The group offers a wide selection. The multi-colored World Peace Rosary inspired by Archbishop Sheen is universally popular with its color spectrum. Green represents the grasslands of Africa. Blue represents the oceans surrounding the islands of the Pacific. Yellow represents the morning light of the east. Red represents the Americas.
A black beaded rosary made is distributed to service men and women.
“That is so it won’t be reflective,” explained Lucas. This allows those serving the country discreet prayer while on duty without drawing attention or endangering themselves.
Another simple, albeit more labor-intensive model, is the cord rosary. This is given to seminarians.

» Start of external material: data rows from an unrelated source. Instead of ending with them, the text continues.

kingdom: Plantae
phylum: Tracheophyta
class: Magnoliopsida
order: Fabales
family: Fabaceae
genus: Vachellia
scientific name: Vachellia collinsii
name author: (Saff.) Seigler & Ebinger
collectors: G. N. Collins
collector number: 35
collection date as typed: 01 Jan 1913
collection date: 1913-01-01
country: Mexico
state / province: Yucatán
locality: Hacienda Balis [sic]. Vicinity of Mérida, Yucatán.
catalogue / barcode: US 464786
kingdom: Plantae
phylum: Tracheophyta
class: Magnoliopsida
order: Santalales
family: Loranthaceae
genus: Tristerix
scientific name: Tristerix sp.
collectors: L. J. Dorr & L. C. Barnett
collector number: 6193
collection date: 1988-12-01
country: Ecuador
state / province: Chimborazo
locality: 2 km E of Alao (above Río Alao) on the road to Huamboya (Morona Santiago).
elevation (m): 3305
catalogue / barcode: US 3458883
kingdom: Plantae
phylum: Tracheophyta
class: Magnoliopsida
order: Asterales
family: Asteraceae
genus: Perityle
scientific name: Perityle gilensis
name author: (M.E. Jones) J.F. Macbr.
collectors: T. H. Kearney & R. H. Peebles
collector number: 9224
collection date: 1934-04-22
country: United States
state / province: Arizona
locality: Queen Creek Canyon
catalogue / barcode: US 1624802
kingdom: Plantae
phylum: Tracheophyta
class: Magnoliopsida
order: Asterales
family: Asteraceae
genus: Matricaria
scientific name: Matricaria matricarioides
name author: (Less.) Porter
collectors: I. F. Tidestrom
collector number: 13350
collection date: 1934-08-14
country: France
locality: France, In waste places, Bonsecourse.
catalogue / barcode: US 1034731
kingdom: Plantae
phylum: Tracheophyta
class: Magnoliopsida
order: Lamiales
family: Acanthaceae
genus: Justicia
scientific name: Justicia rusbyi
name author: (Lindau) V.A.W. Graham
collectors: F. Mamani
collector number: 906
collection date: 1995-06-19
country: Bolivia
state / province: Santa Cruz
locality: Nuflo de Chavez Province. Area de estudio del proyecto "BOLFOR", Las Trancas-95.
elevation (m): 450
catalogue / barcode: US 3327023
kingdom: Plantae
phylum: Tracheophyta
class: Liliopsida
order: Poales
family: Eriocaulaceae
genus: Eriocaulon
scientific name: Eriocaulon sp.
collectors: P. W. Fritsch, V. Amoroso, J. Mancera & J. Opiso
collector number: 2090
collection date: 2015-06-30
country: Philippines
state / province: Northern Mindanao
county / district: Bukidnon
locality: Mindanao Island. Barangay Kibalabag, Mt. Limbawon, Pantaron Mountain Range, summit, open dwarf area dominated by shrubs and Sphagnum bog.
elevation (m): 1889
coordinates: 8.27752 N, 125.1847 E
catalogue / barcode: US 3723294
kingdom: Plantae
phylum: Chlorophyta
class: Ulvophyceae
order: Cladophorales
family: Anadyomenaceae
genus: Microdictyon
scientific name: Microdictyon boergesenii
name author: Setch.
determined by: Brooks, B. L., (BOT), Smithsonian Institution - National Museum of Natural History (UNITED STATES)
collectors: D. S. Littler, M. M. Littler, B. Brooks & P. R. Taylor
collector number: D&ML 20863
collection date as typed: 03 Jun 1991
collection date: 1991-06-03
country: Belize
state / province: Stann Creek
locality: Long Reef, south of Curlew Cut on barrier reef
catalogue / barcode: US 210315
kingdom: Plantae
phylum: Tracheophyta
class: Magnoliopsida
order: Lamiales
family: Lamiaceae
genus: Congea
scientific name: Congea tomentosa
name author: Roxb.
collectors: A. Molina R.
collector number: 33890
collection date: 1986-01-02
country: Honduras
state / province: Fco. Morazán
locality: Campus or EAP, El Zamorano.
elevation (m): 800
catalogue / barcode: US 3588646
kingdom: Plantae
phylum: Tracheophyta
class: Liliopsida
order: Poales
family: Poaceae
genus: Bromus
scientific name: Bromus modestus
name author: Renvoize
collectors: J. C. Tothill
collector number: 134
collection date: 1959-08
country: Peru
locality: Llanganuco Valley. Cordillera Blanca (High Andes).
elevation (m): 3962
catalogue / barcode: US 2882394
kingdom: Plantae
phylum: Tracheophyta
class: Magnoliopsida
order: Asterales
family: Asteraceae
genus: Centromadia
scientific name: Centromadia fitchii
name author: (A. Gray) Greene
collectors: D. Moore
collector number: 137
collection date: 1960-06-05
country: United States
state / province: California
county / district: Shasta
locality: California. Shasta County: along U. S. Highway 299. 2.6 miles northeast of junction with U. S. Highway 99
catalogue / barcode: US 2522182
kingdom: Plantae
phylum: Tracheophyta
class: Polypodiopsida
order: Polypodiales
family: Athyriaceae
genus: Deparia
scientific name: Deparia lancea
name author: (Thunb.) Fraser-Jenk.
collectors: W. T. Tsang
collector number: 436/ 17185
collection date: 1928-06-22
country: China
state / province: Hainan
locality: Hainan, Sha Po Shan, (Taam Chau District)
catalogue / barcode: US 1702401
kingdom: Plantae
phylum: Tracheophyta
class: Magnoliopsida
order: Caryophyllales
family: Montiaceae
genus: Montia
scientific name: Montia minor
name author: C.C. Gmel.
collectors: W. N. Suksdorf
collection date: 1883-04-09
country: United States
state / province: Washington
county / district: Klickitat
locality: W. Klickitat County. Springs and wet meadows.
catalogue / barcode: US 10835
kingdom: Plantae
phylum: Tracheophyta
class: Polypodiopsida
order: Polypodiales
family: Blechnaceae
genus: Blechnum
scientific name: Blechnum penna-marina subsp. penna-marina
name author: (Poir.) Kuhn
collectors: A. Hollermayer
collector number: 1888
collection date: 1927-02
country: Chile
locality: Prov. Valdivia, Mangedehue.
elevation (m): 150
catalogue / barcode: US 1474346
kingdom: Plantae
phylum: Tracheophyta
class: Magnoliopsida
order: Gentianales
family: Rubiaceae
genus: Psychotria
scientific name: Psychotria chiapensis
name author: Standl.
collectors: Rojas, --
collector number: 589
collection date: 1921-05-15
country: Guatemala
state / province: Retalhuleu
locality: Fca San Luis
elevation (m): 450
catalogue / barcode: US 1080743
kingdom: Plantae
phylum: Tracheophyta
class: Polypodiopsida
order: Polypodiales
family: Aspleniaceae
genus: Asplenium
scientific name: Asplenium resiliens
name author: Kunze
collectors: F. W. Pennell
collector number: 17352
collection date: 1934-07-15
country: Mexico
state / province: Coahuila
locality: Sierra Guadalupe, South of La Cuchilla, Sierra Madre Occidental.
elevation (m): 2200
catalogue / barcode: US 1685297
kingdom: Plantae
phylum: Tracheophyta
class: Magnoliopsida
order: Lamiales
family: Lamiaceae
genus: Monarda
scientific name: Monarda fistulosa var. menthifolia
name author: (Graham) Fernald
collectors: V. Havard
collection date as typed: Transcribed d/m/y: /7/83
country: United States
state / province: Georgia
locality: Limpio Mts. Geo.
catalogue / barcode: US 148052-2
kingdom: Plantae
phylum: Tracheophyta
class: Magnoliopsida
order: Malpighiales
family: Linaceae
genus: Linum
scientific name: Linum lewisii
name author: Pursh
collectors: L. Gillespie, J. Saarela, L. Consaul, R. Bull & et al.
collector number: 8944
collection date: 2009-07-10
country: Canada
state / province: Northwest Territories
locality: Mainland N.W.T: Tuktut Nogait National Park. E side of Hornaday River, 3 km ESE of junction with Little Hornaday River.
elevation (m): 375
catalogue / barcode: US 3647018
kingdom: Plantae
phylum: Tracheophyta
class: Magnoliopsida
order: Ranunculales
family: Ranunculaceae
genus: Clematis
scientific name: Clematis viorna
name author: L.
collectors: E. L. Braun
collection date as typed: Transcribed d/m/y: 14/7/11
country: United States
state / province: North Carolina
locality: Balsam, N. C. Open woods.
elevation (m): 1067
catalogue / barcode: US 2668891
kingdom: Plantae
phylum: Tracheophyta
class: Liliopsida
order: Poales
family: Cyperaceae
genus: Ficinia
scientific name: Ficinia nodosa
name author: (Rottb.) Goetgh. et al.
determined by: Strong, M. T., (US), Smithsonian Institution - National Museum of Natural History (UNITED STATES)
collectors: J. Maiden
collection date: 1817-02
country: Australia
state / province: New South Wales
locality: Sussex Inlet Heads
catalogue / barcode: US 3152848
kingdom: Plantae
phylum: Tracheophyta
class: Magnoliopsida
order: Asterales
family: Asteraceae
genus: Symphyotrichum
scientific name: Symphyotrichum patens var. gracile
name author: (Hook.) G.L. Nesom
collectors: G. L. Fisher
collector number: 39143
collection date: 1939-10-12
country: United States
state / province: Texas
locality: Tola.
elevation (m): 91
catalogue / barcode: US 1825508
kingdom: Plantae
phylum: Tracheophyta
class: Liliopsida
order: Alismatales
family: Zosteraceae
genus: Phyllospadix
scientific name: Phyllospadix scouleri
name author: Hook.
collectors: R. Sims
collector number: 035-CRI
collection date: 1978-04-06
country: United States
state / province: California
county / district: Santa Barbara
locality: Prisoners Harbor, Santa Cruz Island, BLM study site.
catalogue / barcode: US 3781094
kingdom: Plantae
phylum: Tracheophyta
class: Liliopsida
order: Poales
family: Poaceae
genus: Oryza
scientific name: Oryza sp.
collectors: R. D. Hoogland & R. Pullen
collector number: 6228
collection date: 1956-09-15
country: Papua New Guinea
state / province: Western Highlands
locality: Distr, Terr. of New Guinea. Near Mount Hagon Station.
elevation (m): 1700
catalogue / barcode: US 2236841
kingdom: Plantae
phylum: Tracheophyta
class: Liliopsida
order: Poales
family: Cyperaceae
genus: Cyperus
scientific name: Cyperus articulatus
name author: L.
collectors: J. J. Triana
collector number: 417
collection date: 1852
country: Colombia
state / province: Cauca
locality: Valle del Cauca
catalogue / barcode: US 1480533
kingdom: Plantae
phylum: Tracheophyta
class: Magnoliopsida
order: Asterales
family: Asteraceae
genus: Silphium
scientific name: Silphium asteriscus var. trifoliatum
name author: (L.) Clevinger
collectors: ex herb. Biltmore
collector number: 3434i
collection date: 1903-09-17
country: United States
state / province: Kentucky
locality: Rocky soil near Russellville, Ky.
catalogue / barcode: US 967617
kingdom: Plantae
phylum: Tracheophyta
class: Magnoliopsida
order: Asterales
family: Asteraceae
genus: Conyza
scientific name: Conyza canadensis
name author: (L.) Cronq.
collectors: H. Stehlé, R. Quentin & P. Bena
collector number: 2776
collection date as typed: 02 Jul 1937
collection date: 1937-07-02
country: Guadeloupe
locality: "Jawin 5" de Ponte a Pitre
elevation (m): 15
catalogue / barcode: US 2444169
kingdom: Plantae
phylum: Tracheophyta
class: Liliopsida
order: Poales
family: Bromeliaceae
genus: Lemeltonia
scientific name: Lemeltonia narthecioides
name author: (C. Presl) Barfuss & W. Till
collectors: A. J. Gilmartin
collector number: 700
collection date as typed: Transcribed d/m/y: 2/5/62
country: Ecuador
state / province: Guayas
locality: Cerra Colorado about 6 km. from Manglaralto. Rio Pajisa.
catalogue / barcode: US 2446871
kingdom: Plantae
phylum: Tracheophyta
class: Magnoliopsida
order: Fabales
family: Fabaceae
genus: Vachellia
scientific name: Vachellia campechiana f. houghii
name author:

It is knotted and the dark thread causes no noise. These rosaries easily crumple and fit easily in the seminarians’ pockets without tangling. These require precise work because beads do not separate the decades, the knots do.
Since 2007, the group has made rosaries for students at Saint Anne’s for First Communion. The group finds out the favorite colors of second graders and tailors the design for each. Rosaries also are color-coded for infants—pastel blue for boys and pink for girls.
The rosaries made are also distributed to inmates. “Sister Lucy in Minnesota visits prisons there,” Lucas said.
Lucas said the same sister has given the group’s rosaries to Hispanic children in Minneapolis. A meeting is pending with the sister about training the children to make rosaries in the spring.
Rosaries made are also given to children attending a Uganda mission school, where childhood can prove harsh, said Lucas.
Children who attend the mission school are promised two meals per day and a safer future. “Kids almost everywhere wear the rosaries around their necks,” Lucas said. To accommodate them, the group lengthened those rosaries.
Supplies for the rosaries most often are self-funded by members themselves and beads are donated for the cause.
“We only ask that people using the rosaries pray for the people who made them,” Lucas said.